Noémie Goudal — Le BAL
Avec cette première exposition monographique de Noémie Goudal à Paris, Cinquième Corps, le Bal dévoile l’univers singulier d’une photographe dont la majesté des œuvres cache une réflexion profonde et jouissive sur la condition humaine. Ancrées dans le réel, ses images nous projettent sur une terre « éthérée » dont l’indicible bizarrerie semble se faire l’écho d’un monde ancestral, spectral et dépeuplé où la seule figure humaine consiste en une ronde silencieuse de plongeurs jetés au milieu d’une étendue d’eau mystérieuse sur une structure de béton absconse.
« Noémie Goudal — Cinquième Corps », Le BAL du 12 février au 8 mai 2016. En savoir plus À l’étage, les premières séries lunaires présentent des paysages dont on reconnaît les signes mais dont le disque barrant le centre altère la perception et prépare le voyage vers un monde alternatif. Matérielles et concrètes, ces compositions repensent la question du paysage en en modelant directement la focale, renvoyant autour de ce cercle primaire les éléments significatifs. Muettes, elles représentent autant d’énigmes qui laissent vaquer l’imaginaire vers des fictions légendaires dont on pressent l’attirance pour les dimensions parallèles, les enveloppes immatérielles d’un éther redécouvert. Une forme d’onirisme grave que la seconde partie de l’exposition, peuplée d’installations réalisées spécialement pour l’exposition, va faire sortir de son silence.Au cœur d’un dispositif monumental, des parois inclinées surmontées de photographies d’éléments architecturaux photographiés dans leur contexte d’origine, l’artiste nous confronte à une série d’œuvres plaçant en leur centre des bâtiments imposants comme jetés là, pures étrangetés au milieu d’un cadre naturel vaste, vierge et majestueux.

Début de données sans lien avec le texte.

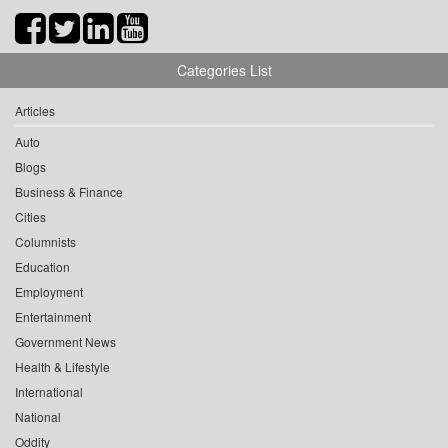
Categories List
Articles
Auto
Blogs
Business & Finance
Cities
Columnists
Education
Employment
Entertainment
Government News
Health & Lifestyle
International
National
Oddity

Si la trace et la construction réactivent une certaine aura de la photographie industrielle du XXe siècle, entre objectivité documentaire et accumulation fascinée, on s’aperçoit rapidement que ces structures, loin du béton dont elles paraissent constituées, sont faites de papier telles des étendues sans relief, voire sans « fond », suspendues dans un espace tridimensionnel. C’est alors toute la dimension de planéité de la photographie qui se trouve répétée, inscrite une seconde fois dans l’espace de la représentation. Étonnamment, le fantôme de Magritte ressurgit de ces espaces sans nom, « ceci n’est donc pas un paysage » ? Précisément si, une recomposition mentale d’un espace fantasmé qui invente ses propres règles et ses propres incohérences avec les pliures du papier, mais surtout la tension entre la légèreté des structures qui l’habitent et la pesanteur visuelle qu’elles imposent.
De cette fragile hésitation naît immanquablement un hiatus à peine perceptible qui renverse ces horizons et rejoint la volatilité de l’éther, ce Cinquième Corps qui se cache jusque dans notre regard. On perçoit ainsi des bases monumentales en lévitation, des décors irréels qui, tout comme l’humanité, s’approprient et redessinent le monde à l’envi, s’immiscent dans les lignes de la nature pour y façonner leur propre architecture.
Ce décalage entre immensité grandiose d’une nature célébrée par un grain flatteur et fragilité perceptible de son décorum artificiel déjoue la seule mélancolie métaphysique de ces paysages pour pénétrer insidieusement un surréalisme mutin qui nous renvoie à nos propres illusions, glissant avec délice sur la frontière plastique entre humanisme triomphant et illustration par l’absurde de la trace nécessairement éphémère de notre pouvoir sur terre.